### STATED GOAL
Rewrite the records as a JSON list of strings with one string per line, leaving out blank lines, starting at the line that contains "Document page, 1654x931 pixels." and ending with the last line of the records.
Begin DATA ROWS
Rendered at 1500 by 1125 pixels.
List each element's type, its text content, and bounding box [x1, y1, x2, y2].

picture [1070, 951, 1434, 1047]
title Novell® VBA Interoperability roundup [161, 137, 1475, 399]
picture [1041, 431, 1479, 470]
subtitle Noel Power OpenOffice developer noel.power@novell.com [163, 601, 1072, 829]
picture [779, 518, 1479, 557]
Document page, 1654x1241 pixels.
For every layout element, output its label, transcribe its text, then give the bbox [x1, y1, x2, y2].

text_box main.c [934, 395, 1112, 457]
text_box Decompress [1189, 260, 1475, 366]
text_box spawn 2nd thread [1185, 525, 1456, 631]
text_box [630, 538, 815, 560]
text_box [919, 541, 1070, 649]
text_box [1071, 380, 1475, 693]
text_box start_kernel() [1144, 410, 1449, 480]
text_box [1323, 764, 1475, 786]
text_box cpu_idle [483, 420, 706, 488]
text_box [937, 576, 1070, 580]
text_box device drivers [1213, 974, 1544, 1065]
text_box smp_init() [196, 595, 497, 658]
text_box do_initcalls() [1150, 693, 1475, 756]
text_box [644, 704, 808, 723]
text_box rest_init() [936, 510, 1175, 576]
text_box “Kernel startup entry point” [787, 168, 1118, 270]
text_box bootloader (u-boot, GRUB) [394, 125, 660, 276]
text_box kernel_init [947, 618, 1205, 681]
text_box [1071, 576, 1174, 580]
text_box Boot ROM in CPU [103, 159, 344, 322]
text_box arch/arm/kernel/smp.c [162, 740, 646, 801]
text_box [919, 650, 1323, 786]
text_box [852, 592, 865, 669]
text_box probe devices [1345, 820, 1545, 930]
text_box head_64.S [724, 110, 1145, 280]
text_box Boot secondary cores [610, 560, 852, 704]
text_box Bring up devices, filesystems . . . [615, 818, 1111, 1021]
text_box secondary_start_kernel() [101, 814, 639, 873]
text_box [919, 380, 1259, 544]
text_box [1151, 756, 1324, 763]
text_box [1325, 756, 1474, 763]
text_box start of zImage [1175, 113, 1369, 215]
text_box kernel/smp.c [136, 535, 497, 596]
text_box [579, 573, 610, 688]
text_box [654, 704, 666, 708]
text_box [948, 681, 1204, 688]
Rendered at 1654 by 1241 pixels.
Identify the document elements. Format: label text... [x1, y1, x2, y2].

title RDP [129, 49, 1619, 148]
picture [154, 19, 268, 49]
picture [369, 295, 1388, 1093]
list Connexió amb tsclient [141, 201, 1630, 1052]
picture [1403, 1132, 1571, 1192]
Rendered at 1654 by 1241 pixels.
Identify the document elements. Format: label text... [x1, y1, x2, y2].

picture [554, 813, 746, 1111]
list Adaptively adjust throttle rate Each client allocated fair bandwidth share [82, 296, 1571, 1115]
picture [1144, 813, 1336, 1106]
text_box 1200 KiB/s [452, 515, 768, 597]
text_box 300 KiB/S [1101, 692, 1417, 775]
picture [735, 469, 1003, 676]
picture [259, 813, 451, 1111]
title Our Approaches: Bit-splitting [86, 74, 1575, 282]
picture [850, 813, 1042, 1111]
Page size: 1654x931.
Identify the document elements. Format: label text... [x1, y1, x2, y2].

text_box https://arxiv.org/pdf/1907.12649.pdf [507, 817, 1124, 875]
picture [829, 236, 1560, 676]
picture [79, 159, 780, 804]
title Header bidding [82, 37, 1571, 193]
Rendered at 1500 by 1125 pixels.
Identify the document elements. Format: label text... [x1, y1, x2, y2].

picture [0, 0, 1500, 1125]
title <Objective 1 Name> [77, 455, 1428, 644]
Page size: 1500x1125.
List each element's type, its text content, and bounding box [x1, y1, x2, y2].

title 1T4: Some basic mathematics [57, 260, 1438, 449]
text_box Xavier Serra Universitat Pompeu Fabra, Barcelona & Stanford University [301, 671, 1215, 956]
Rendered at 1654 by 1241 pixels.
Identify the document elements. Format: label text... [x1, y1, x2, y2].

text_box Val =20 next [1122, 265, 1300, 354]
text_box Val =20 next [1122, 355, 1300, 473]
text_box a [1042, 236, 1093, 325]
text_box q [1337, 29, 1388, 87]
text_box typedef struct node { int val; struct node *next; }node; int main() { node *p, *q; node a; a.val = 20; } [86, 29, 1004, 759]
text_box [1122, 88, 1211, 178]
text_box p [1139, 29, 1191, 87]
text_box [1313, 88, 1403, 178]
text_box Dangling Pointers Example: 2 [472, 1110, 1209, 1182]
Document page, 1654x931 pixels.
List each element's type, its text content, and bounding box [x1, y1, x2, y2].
End DATA ROWS
### FINISHED ANSWER
[
  "Document page, 1654x931 pixels.",
  "List each element's type, its text content, and bounding box [x1, y1, x2, y2]."
]